We have a number of good examples. Canada Post is working with its union in identifying specific working conditions and reducing the stress that can lead to more serious mental illness. Great-West Life is looking at mental illness, both as an employer and also as an organization that has a very important presence in the disability insurance arena. The Canadian Life and Health Insurance Industry Association has published guidelines on managing mental health in the workplace. Most, if not all, of the banks have developed management practices to deal with the incidents of mental illness in the workplace, such as early detection and support, and working with the person to deal with some of the pressures they have.
Organizations are helping people who have mental illness deal with the illness and also address their recovery.
InsideEdge: You served as Chair of The Canadian Council for Public-Private Partnerships. Conference Board research indicates that public-private partnerships (PPPs) can be an efficient way of delivering public infrastructure. Do you think there should be a greater role for PPPs in the massive infrastructure stimulus spending that has been undertaken by governments in both Canada and the United States?
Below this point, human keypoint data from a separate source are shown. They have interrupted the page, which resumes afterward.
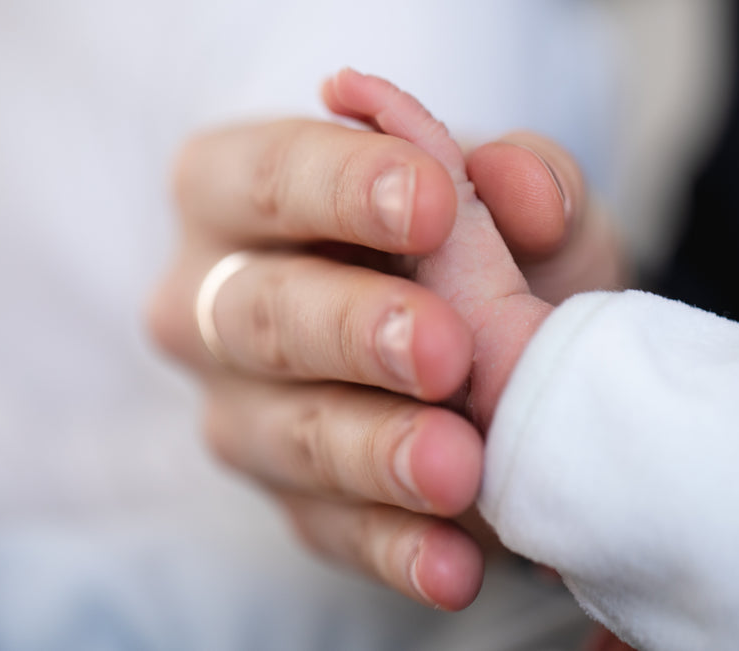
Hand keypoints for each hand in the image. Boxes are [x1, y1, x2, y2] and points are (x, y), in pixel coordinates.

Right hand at [148, 79, 624, 610]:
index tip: (437, 201)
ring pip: (289, 434)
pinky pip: (332, 529)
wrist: (488, 347)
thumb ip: (526, 175)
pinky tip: (453, 563)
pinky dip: (395, 549)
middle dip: (353, 328)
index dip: (344, 185)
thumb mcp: (514, 198)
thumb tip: (522, 188)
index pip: (269, 176)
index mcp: (239, 192)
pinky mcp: (290, 500)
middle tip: (443, 349)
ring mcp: (242, 411)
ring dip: (376, 451)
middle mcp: (212, 304)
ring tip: (457, 465)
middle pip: (261, 313)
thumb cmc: (476, 245)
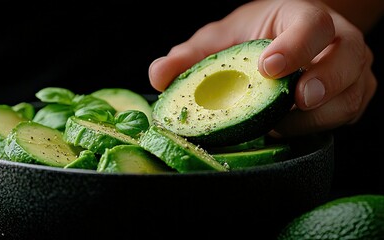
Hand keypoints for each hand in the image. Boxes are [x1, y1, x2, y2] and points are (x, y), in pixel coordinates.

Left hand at [148, 0, 376, 136]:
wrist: (285, 44)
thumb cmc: (254, 39)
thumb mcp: (221, 40)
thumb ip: (191, 56)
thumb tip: (158, 76)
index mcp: (303, 17)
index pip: (311, 24)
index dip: (295, 46)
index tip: (268, 68)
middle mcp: (336, 41)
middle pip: (347, 58)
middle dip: (323, 81)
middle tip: (296, 100)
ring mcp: (350, 70)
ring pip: (349, 95)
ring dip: (317, 115)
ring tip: (279, 124)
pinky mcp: (352, 96)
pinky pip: (345, 116)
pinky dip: (318, 126)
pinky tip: (288, 127)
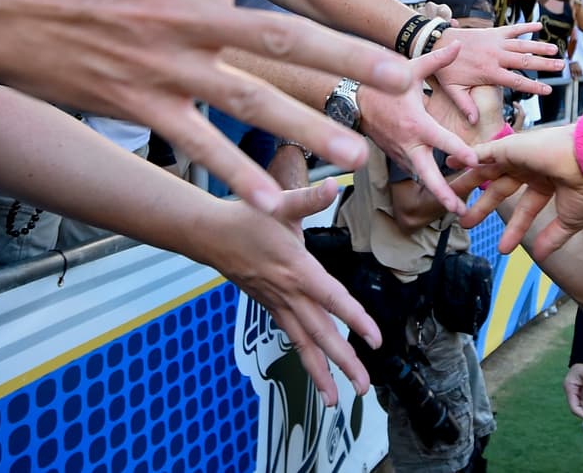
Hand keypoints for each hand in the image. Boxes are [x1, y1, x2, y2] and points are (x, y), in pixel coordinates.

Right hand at [0, 0, 416, 213]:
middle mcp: (190, 15)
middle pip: (281, 38)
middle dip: (344, 59)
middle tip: (400, 77)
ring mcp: (167, 66)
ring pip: (248, 100)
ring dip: (304, 128)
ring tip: (355, 152)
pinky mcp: (143, 106)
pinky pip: (196, 145)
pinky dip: (233, 173)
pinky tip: (273, 202)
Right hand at [208, 179, 381, 401]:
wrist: (208, 234)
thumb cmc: (245, 218)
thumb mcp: (279, 204)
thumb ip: (309, 198)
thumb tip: (331, 183)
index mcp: (297, 270)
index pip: (332, 299)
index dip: (354, 319)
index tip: (375, 339)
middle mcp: (289, 294)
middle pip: (320, 334)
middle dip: (343, 363)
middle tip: (364, 387)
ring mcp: (277, 304)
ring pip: (304, 343)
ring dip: (322, 372)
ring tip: (336, 399)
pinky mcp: (270, 307)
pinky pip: (292, 337)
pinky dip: (305, 357)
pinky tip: (317, 373)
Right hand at [357, 44, 477, 214]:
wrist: (350, 99)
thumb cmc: (381, 84)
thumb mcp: (408, 69)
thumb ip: (436, 60)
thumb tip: (456, 43)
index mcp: (416, 124)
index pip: (441, 140)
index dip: (459, 151)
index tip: (474, 161)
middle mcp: (408, 143)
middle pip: (428, 175)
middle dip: (444, 193)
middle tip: (460, 208)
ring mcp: (399, 153)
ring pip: (421, 177)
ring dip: (438, 192)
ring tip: (457, 208)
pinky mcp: (394, 157)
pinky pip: (413, 171)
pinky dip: (427, 182)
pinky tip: (442, 192)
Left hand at [439, 23, 563, 121]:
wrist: (437, 42)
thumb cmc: (445, 69)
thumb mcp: (453, 90)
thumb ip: (465, 105)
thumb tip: (474, 123)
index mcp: (489, 72)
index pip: (516, 81)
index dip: (533, 86)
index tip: (548, 91)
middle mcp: (496, 56)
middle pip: (526, 61)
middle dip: (545, 64)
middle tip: (562, 67)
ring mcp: (496, 42)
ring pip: (523, 45)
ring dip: (540, 46)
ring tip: (556, 50)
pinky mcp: (493, 32)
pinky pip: (513, 29)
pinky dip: (526, 26)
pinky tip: (539, 25)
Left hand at [455, 124, 582, 257]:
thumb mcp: (570, 219)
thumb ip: (553, 236)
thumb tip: (542, 257)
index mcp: (548, 181)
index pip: (526, 208)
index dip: (515, 229)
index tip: (503, 248)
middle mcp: (533, 167)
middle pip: (500, 188)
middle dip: (482, 205)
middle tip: (462, 219)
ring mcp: (521, 156)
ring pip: (487, 170)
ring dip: (467, 181)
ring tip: (447, 192)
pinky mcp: (511, 147)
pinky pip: (483, 152)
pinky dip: (467, 156)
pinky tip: (452, 162)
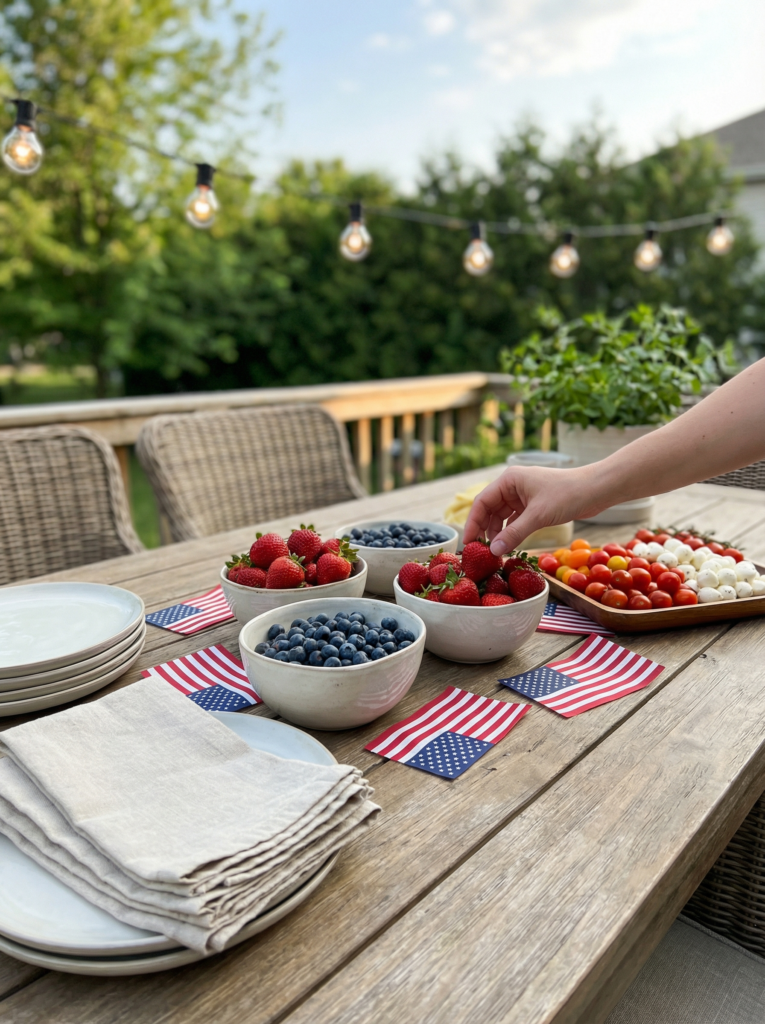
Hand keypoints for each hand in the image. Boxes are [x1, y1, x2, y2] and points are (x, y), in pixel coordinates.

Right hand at [463, 466, 607, 555]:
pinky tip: (509, 546)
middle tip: (479, 552)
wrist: (596, 490)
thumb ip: (514, 534)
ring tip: (494, 552)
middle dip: (484, 531)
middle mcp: (512, 486)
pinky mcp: (533, 506)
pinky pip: (515, 521)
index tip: (468, 544)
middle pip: (489, 510)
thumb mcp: (538, 516)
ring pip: (501, 517)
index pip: (482, 502)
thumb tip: (494, 552)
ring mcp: (523, 496)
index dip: (472, 523)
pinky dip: (510, 533)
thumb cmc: (568, 494)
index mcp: (509, 480)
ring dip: (497, 534)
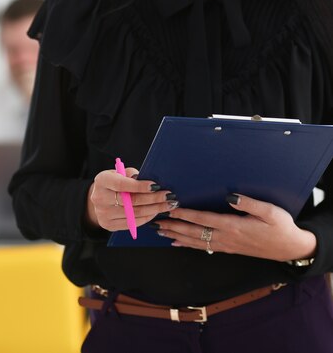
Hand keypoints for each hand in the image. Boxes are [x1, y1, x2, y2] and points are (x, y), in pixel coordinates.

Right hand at [86, 168, 178, 230]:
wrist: (100, 198)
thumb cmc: (115, 182)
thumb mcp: (121, 173)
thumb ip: (133, 175)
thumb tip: (151, 184)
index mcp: (102, 181)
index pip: (122, 185)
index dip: (140, 186)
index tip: (156, 186)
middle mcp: (99, 198)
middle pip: (131, 201)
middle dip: (153, 198)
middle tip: (169, 196)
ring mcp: (103, 213)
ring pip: (134, 213)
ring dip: (154, 209)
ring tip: (168, 205)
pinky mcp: (108, 225)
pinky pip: (132, 223)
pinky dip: (147, 217)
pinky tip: (156, 212)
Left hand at [155, 194, 316, 261]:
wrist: (290, 248)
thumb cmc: (281, 227)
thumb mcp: (270, 211)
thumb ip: (249, 203)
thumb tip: (230, 196)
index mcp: (233, 225)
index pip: (203, 218)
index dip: (185, 213)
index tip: (170, 208)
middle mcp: (225, 237)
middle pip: (193, 231)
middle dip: (173, 225)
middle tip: (155, 221)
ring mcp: (225, 244)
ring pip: (194, 241)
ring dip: (176, 235)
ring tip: (159, 231)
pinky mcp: (227, 248)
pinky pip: (202, 247)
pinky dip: (187, 244)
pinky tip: (176, 243)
Michael Wilson: I definitely see PPPs playing an important role. A public-private partnership doesn’t work for all types of infrastructure, but it does for a number of areas where you can draw in the private sector expertise, experience, and technical know-how and use that to bring in the project at a lower cost, faster, and usually on more economic terms. Our job at the Canadian Council was to encourage governments to ask the question, “Is this an appropriate vehicle or an appropriate project for a vehicle like a public-private partnership?”
I think it is particularly important today because both in the United States and Canada, governments at all levels—federal, provincial or state, or municipal—are facing significant financial squeezes. It’s probably as appropriate a time as we’ve seen in a long time for cash-strapped governments to look to an alternative approach to financing and building their infrastructure projects.
InsideEdge: You have spoken at a number of Conference Board conferences and attended the Board’s events. What does it mean to you to be receiving the Conference Board’s 2009 Honorary Associate Award?
Michael Wilson: It’s a great honour. The Conference Board is a highly respected, highly regarded organization. To be recognized by the Board to receive the Honorary Associate Award is really terrific and I’m delighted that I have been selected. I know I’m in very good company with the people who have received this award in the past.
I have gone to a number of conferences, and I’ve always gained a lot from listening to the presentations made by Conference Board staff or the interaction among the attendees. The Conference Board is one of the best conveners for business conferences and so I’m always delighted to be able to accept an invitation to join them. I always learn something, and I also meet some very interesting people.